11:00 - 12:30
Parallel sessions 5
11:00 - 12:30
Room: HSZ - N4
Chair/s:
Nicola Schneider
The diffusion decision model (DDM) is a mathematical framework that jointly describes choice behavior and response time distributions, offering a process-level account of how people make decisions. Conceptualizing decisions as the accumulation of noisy evidence, the DDM has provided insights into the cognitive mechanisms underlying perception, attention, memory, and higher-order decision-making. Its flexibility and explanatory power have made it one of the most widely used tools in experimental psychology, bridging cognitive theory, mathematical modeling, and empirical research.

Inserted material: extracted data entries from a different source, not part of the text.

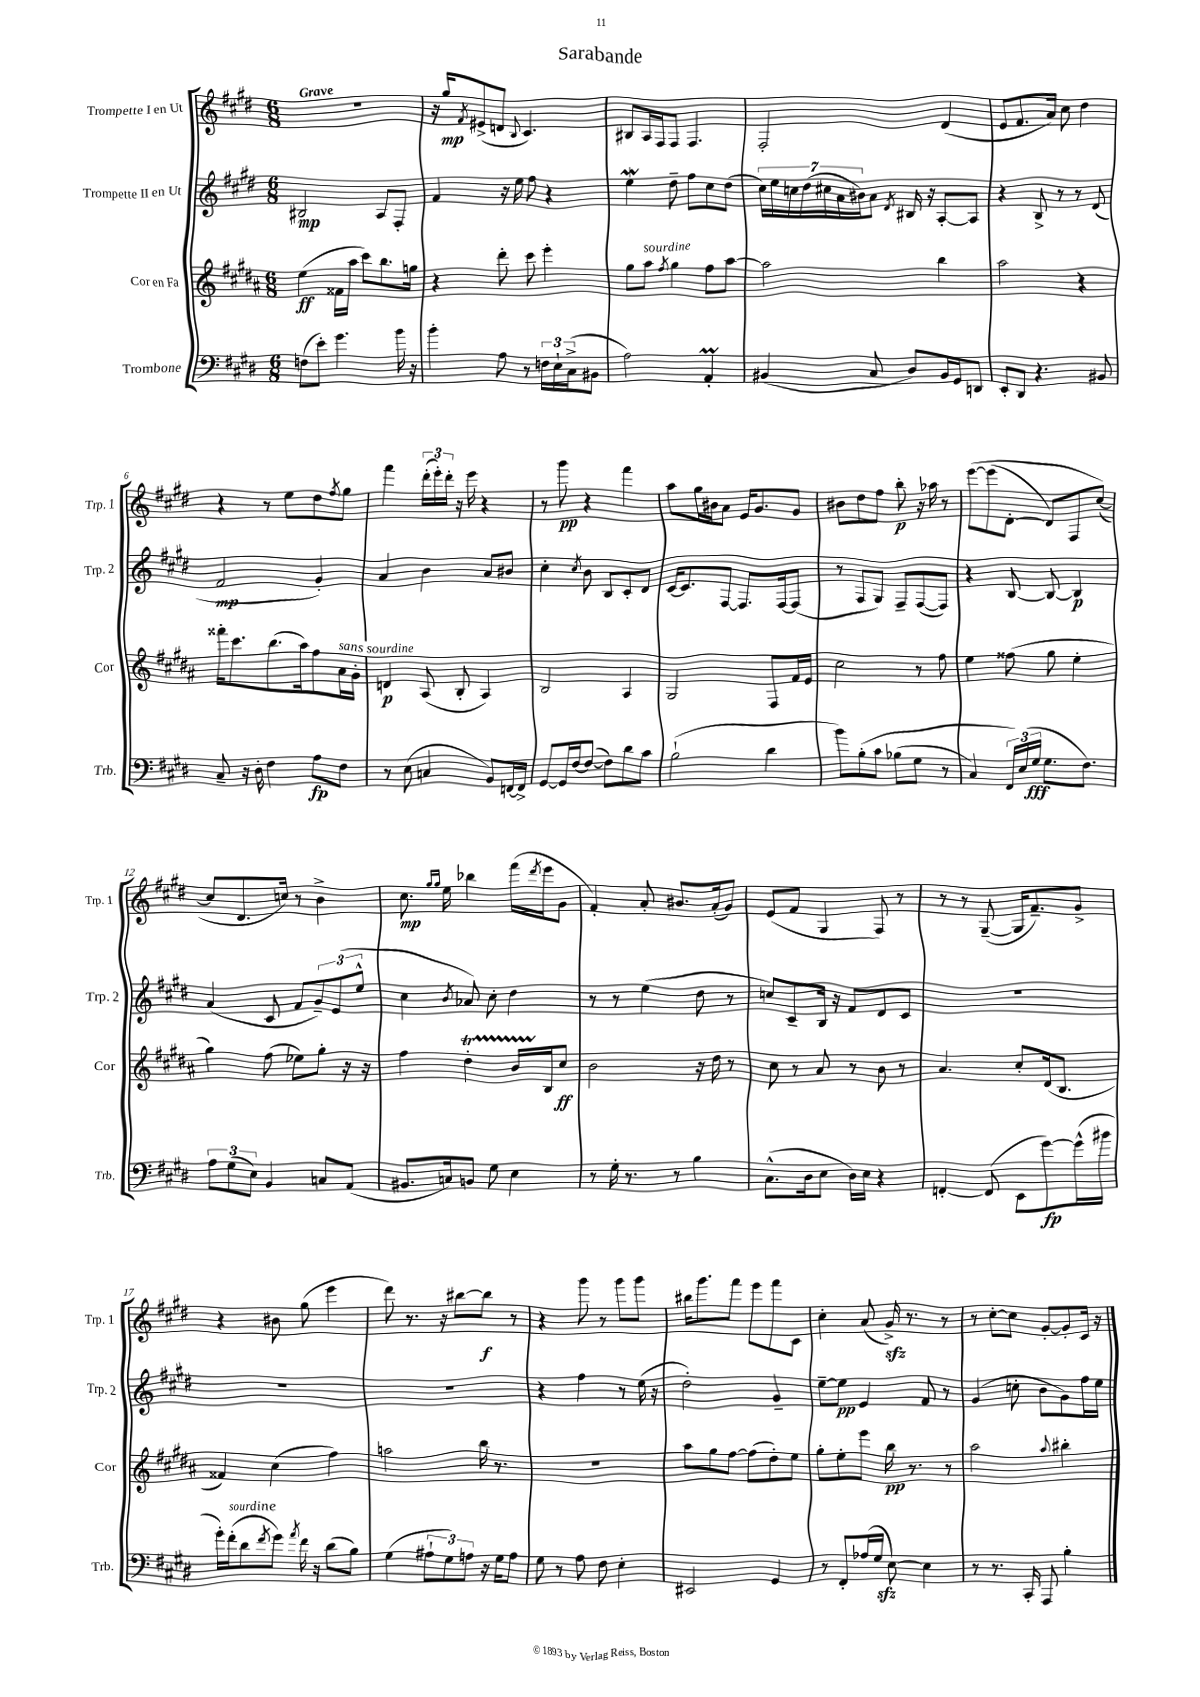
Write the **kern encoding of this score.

**kern	**dynam	**kern	**dynam	**kern	**dynam	**kern	**dynam
*part4	*part4	*part3	*part3	*part2	*part2	*part1	*part1
*staff4	*staff4	*staff3	*staff3	*staff2	*staff2	*staff1	*staff1
*I"Trombone	*	*I"Cor en Fa	*	*I"Trompette II en Ut	*	*I"Trompette I en Ut	*
*I'Trb.	*	*I'Cor	*	*I'Trp. 2	*	*I'Trp. 1	*
*clefF4	*	*clefG2	*	*clefG2	*	*clefG2	*
*k[f#c#g#d#]	*	*k[f#c#g#d#a#]	*	*k[f#c#g#d#]	*	*k[f#c#g#d#]	*
*M6/8	*	*M6/8	*	*M6/8	*	*M6/8	*
=1	=1	=1	=1	=1	=1	=1	=1
!	!	!	!	!	!	!LO:TX:a:B:t=Grave	!
(8Fn\L	.	(4ee\	ff	2B#X/	mp	2.r	.
8e'\J)	.	.	.	.	.	.	.
4.g#\	.	16f##X\LL	.	.	.	.	.
.	.	16aa#\JJ	.	.	.	.	.
.	.	8ccc#\L)	.	.	.	.	.
.	.	8.bb\	.	8A/L	.	.	.
16b\	.	.	.	8F#'/J	.	.	.
16r	.	16ggn\Jk	.	.	.	.	.
=2	=2	=2	=2	=2	=2	=2	=2
4b'\	.	4r	.	4f#/	.	16r	.
.	.	.	.	.	.	16gg#/KL	mp
.	.	.	.	.	.	8qf#/	.
.	.	.	.	.	.	(8e#X^/	.
8A\	.	8ddd#'\	.	16r	.	8dn/J	.
.	.	.	.	16ee\	.	.	.
.	.	.	.	.	.	8qqB/	.
8r	.	8ccc#\	.	8ff#\	.	4.c#/)	.
24Fn\LL	.	4eee'\	.	4r	.	.	.
24E`\	.	.	.	.	.	.	.
(24C#^\J	.	.	.	.	.	.	.
8BB#X\J	.	.	.	.	.	.	.
=3	=3	=3	=3	=3	=3	=3	=3
2A\)	.	8gg#\L	.	4eew\	.	8B#X/L	.
!	!	!LO:TX:a:i:t=sourdine	!	!	!	!	!
.	.	8aa#\J	.	.	.	16A/L	.
.	.	.	.	.	.	16F#/J	.
.	.	8qff#/	.	.	.	.	.
.	.	4gg#\	.	8dd#~\	.	8F#/J	.
.	.	.	.	8ff#\L	.	4.F#/	.
4AAM'/	.	8ff#\L	.	8cc#\	.	.	.
.	.	[8aa#\J	.	(8dd#\J	.	.	.
=4	=4	=4	=4	=4	=4	=4	=4
(4BB#X/	.	2aa#\]	.	28cc#\LL)	.	2F#'/	.
.	.	.	.	28ee\	.	.	.
.	.	.	.	28ccn\	.	.	.
.	.	.	.	(28dd#\	.	.	.
.	.	.	.	28cc#X\	.	.	.
.	.	.	.	28a\	.	.	.
.	.	.	.	28b#X\J)	.	.	.
8C#/	.	.	.	8a\J	.	.	.
.	.	.	.	8qd#/	.	.	.
8D#/L)	.	.	.	16B#X/	.	.	.
.	.	.	.	16r	.	.	.
16BB#/L	.	4bb\	.	[8A'/L	.	(4d#/	.
16GG#/J	.	.	.	.	.	.	.
8DDn/J	.	.	.	8A/J]	.	.	.
=5	=5	=5	=5	=5	=5	=5	=5
8EE'/L	.	2aa#\	.	4r	.	8e/L	.
8DD#/J	.	.	.	.	.	8.f#/	.
4.r	.	.	.	8B^/	.	.	.
.	.	.	.	.	.	16a/Jk)	.
.	.	.	.	8r	.	8cc#\	.
.	.	4r	.	8r	.	4dd#\	.
8BB#X/	.	.	.	(8d#/	.	.	.
!!LO:LB:g=z
=6	=6	=6	=6	=6	=6	=6	=6
8C#~/	.	16fff##X'\KL	.	2f#/	mp	4r	.
.	.	8.ccc#\	.	.	.	.	.
16r	.	.	.	.	.	.	.
16D#'\	.	.	.	.	.	.	.
4F#\	.	(8.bb\	.	.	.	8r	.
.	.	.	.	.	.	8ee\L	.
.	.	16aa#\k)	.	.	.	.	.
8A\L	fp	8ff#\	.	4g#'/)	.	8dd#\	.
.	.	.	.	.	.	8qff#/	.
!	!	!LO:TX:a:i:t=sans sourdine	!	!	!	!	!
8F#\J	.	16a#\L	.	.	.	8gg#\J	.
.	.	16g#'\JJ	.	.	.	.	.
=7	=7	=7	=7	=7	=7	=7	=7
8r	.	4dn/	p	4a/	.	4fff#\	.
(8E\	.	.	.	.	.	.	.
4Cn/	.	(8A#/	.	4b\	.	(24ddd#'\LL	.
.	.	.	.	.	.	24eee'\)	.
.	.	.	.	.	.	24ddd#'\JJ	.
.	.	8B'/	.	.	.	16r	.
.	.	.	.	.	.	16eee\	.
8BB/L)	.	4A#/)	.	8a/L	.	4r	.
[16FFn/L	.	.	.	8b#X/J	.	.	.
16FF^/JJ]	.	.	.	.	.	.	.
=8	=8	=8	=8	=8	=8	=8	=8
[8GG#/L	.	2B/	.	4cc#'\	.	8r	.
16GG#/L]	.	.	.	.	.	8ggg#\	pp
[16F#/J	.	.	.	.	.	.	.
.	.	.	.	8qcc#/	.	.	.
(8F#/J_	.	.	.	8b\	.	4r	.
8F#\L])	.	.	.	8B/L	.	.	.
8d#\	.	4A#/	.	8c#'/	.	4fff#\	.
8c#\J	.	.	.	8d#/J	.	.	.
=9	=9	=9	=9	=9	=9	=9	=9
(2B`\	.	2G#/	.	[16c#/KL	.	8aa\L	.
.	.	.	.	8.c#/]	.	.	.
.	.	.	.	.	.	16gg#\L	.
.	.	.	.	.	.	16b#X\J	.
.	.	.	.	[8F#/J	.	8a\J	.
.	.	.	.	8.F#/L]	.	16e/KL	.
.	.	.	.	.	.	8.g#/	.
4d#\	.	8F#/L	.	.	.	.	.
.	.	.	.	[16F#/k	.	.	.
.	.	16f#/L	.	(8F#/J]	.	8g#/J	.
.	.	16e/JJ	.	.	.	.	.
=10	=10	=10	=10	=10	=10	=10	=10
8b\L)	.	2cc#\	.	8r	.	8b#X\L	.
(8B'\	.	.	.	8F#/L	.	8dd#\	.
8c#\J	.	.	.	8G#/J)	.	8ff#\J	.
(8B-X\L	.	.	.	8F#~/L	.	8bb'\	p
8G#\J	.	8r	.	([8F#/	.	16r	.
.	.	.	.	.	.	16aa-X\	.
8r	.	8ff#\	.	8F#/J])	.	8r	.
=11	=11	=11	=11	=11	=11	=11	=11
4C#/)	.	4ee\	.	4r	.	([8eee\L	.
.	.	.	.	.	.	(8eee\]	.
24FF#/LL)	.	(8ff##X\	.	[8B/	.	[8d#'\J	.
(24E/	.	.	.	.	.	.	.
24G#/JJ	fff	.	.	.	.	.	.
8.G#\L	.	8gg#\	.	8B/_	.	8d#/L])	.
.	.	4ee'\	.	4B/]	p	8F#/	.
8.F#\J)	.	.	.	.	.	.	.
.	.	.	.	.	.	([8cc#/J)	.
!!LO:LB:g=z
=12	=12	=12	=12	=12	=12	=12	=12
12A\L	.	4gg#\)	.	(4a/	.	8cc#/L]	.
(12G#\	.	.	.	.	.	.	.
.	.	.	.	.	.	8.d#/	.
12E\J)	.	.	.	.	.	.	.
4BB/	.	(8ff#\	.	8c#/	.	.	.
.	.	.	.	.	.	16ccn/Jk)	.
.	.	8ee-X\L)	.	8f#/L	.	8r	.
8Cn/L	.	8gg#'\J	.	12g#~/)	.	4b^\	.
.	.	.	.	(12e/	.	.	.
(8AA/J	.	16r	.	.	.	.	.
.	.	.	.	12ee^^/J	.	.	.
.	.	16r	.	.	.	.	.
=13	=13	=13	=13	=13	=13	=13	=13
8.BB#X/L	.	4ff#\	.	4cc#\	.	8.cc#\	mp
.	.	.	.	.	.	16qqgg#/LL	.
.	.	.	.	.	.	16qqgg#/JJ	.
16Cn/k)	.	.	.	.	.	16ee\	.
.	.	.	.	8qb/	.	.	.
8BBn/J	.	4dd#t'\	.	8a-X/)	.	4bb-X\	.
8G#\	.	.	.	8cc#'\	.	.	.
4E\	.	16bTTT/LL	.	4dd#\	.	(16fff#\LL	.
.	.	.	.	.	.	8qddd#/	.
.	.	16B/J	.	.	.	16eee\J	.
.	.	8cc#/J	ff	.	.	8g#\J	.
=14	=14	=14	=14	=14	=14	=14	=14
8r	.	2b\	.	8r	.	4f#'/)	.
16G#'\	.	.	.	8r	.	.	.
8.r	.	.	.	.	.	.	.
.	.	.	.	(4ee\	.	8a'/	.
8r	.	.	.	.	.	8.b#X/L	.
4B\	.	16r	.	8dd#\	.	.	.
.	.	16dd#\	.	.	.	(16a'/k	.
.	.	8r	.	8r	.	8g#/J)	.
=15	=15	=15	=15	=15	=15	=15	=15
(8.C#^^\L	.	8cc#\	.	8ccn/L)	.	(8e/L	.
.	.	8r	.	8c#~/	.	8f#/J	.
16D#\k	.	.	.	.	.	.	.
8E\J	.	8a#/	.	16B/Jk	.	4G#/	.
.	.	.	.	16r	.	.	.
16D#\LL)	.	8r	.	8f#/L	.	.	.
16E\JJ	.	.	.	.	.	.	.
4r	.	8b\	.	8d#/	.	8F#/)	.
.	.	8r	.	8c#/J	.	8r	.
=16	=16	=16	=16	=16	=16	=16	=16
[4FFn'/	.	4.a#/	.	2.r	.	8r	.
.	.	.	.	.	.	8r	.
(8FF/]	.	.	.	.	.	([8G#~/	.
8EE\L	.	8cc#'/L	.	.	.	16G#/KL]	.
.	.	.	.	.	.	8.f#~/)	.
[8g#\)	fp	(16d#/k	.	.	.	.	.
.	.	8.B/J	.	.	.	.	.
(16g#^^\L]	.	.	.	.	.	8g#^/J	.
16b#X\JJ	.	.	.	.	.	.	.
!!LO:LB:g=z
=17	=17	=17	=17	=17	=17	=17	=17
16g#'\LL)	.	4f##X/)	.	2.r	.	4r	.
!LO:TX:a:i:t=sourdine	!	!	!	!	!	!	!
(16f#'\J	.	.	.	.	.	.	.
8d#\	.	.	.	.	.	.	.
8qf#/	.	.	.	.	.	.	.
8g#\J)	.	(4cc#\	.	.	.	8b#X\	.
8qa/	.	.	.	.	.	.	.
16f#\	.	.	.	.	.	(8gg#\	.
16r	.	.	.	.	.	.	.
(8d#\L	.	4ff#\)	.	.	.	4eee\	.
8B\J)	.	.	.	.	.	.	.
=18	=18	=18	=18	=18	=18	=18	=18
(4G#\	.	2aan\	.	2.r	.	8ddd#\)	.
.	.	.	.	.	.	8.r	.
12A#X`\L	.	.	.	.	.	.	.
.	.	.	.	.	.	16r	.
12G#\)	.	.	.	.	.	.	.
.	.	.	.	.	.	[8bb#X\L	.
12An\J	.	.	.	.	.	.	.
16r	.	16bb\	.	.	.	8bb#\J]	f
16G#\KL	.	8.r	.	.	.	.	.
8A\J	.	.	.	.	.	8r	.
=19	=19	=19	=19	=19	=19	=19	=19
8G#\	.	2.r	.	4r	.	4r	.
8r	.	.	.	.	.	.	.
8A\	.	.	.	4ff#\	.	8ggg#\	.
8F#\	.	.	.	.	.	8r	.
4E'\	.	.	.	8r	.	8ggg#\L	.
.	.	.	.	(16ee\	.	8ggg#\J	.
.	.	.	.	16r	.	.	.
=20	=20	=20	=20	=20	=20	=20	=20
2EE#X/	.	8aa#\L	.	2dd#'\)	.	16bb#X\KL	.
.	.	.	.	.	.	8.ggg#\	.
.	.	8gg#\	.	.	.	.	.
.	.	[8ff#\J	.	.	.	8fff#\J	.
.	.	(8ff#\L]	.	.	.	8eee\L	.
4GG#/	.	8dd#'\)	.	4g#~/	.	8fff#\	.
.	.	8ee\J	.	.	.	8c#\J	.
=21	=21	=21	=21	=21	=21	=21	=21
8r	.	8gg#'\L	.	[8ee~\L	.	4cc#'\	.
8FF#'/L	.	8ee'\	.	8ee\J]	pp	.	.
(16A-X/L	.	8eee\J	.	4e/	.	(8a/	.
16G#zz/JJ	.	.	.	.	.	.	.
[8E\)	.	16bb\	pp	.	.	16g#zz^/)	.
.	.	8.r	.	.	.	8.r	.
4E\]	.	.	.	8f#/	.	.	.
.	.	8r	.	8r	.	8r	.
=22	=22	=22	=22	=22	=22	=22	=22
8r	.	2aa#\	.	(4g#/	.	8r	.
8.r	.	.	.	.	.	[8cc#'\L	.
.	.	.	.	8ccn'\	.	8cc#\J]	.
16CC#'/	.	.	.	.	.	.	.
8AAA/	.	.	.	8b\L	.	[8g#'/L	.
.	.	8qqaa#/	.	.	.	.	.
4B'\	.	4bb#X'\	.	8g#\)	.	8g#'/]	.
.	.	.	.	16ff#\L	.	16c#/Jk	.
.	.	.	.	16ee\JJ	.	16r	.
==	==	==	==	==	==	==	==
*-	*-	*-	*-	*-	*-	*-	*-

The explanatory power and versatility of the DDM have made it indispensable for testing psychological theories. By illustrating how the model bridges the gap between quantitative modeling and psychological theory, we aim to highlight the value of DDMs for understanding individual and group differences, clinical dysfunctions, and social-cognitive processes. Together, these studies illustrate the breadth of DDM applications across experimental psychology and highlight how cognitive modeling can inform theoretical and applied research alike.
This symposium is the second of a two-part series on DDMs at TeaP. While Part I emphasizes model development, theoretical extensions, and computational innovation, Part II turns to applied research, demonstrating how DDMs can help us better understand cognitive processes across different populations and domains. By being open to scholars from all areas of experimental psychology, the series offers a forum for presenting new ideas, establishing collaborations, and identifying future directions in the modeling of human cognition.
Submission 272
Applying the Diffusion Model to Implicit Weight Bias: No Credible Evidence for BMI-Based Differences
SymposiumTalk-01
Presented by: Katja Pollak
Katja PollakHanna WachtenJulius FennRaphael HartmannConstantin Meyer-GrantJana StrahlerAndrea Kiesel
University of Freiburg, Germany
Implicit weight bias, defined as an automatic, unconscious negative attitude toward individuals with overweight or obesity, can be assessed with reaction time tasks such as the Affective Priming Task. Previous research using the diffusion model (DM) to analyze data from this task has shown that implicit weight bias manifests as a starting point bias, i.e., participants tended to expect a negative word more often after an overweight than after a normalweight prime. To test whether this a priori expectation is moderated by participants’ own Body-Mass Index (BMI), we recruited two different groups via Prolific: a low-BMI group (self-reported BMI < 25; N = 50) and a high-BMI group (self-reported BMI > 30, N = 45). Both groups completed the Affective Priming Task with images depicting four gender-matched body types (including obese) and one neutral rectangle. Comparing responses to targets after obese versus neutral primes, neither group showed an implicit weight bias. Bayesian hierarchical diffusion modeling mirrored this finding: in neither group did starting points or other parameters of the DM differ credibly between obese and neutral primes. Descriptively, however, starting points followed the expected direction – closer to the positive boundary after obese compared to neutral primes in the high-BMI group and closer to the negative boundary in the low-BMI group – potentially indicating a weak but non-credible moderation by BMI. We discuss possible explanations for this null finding related to sample and task characteristics.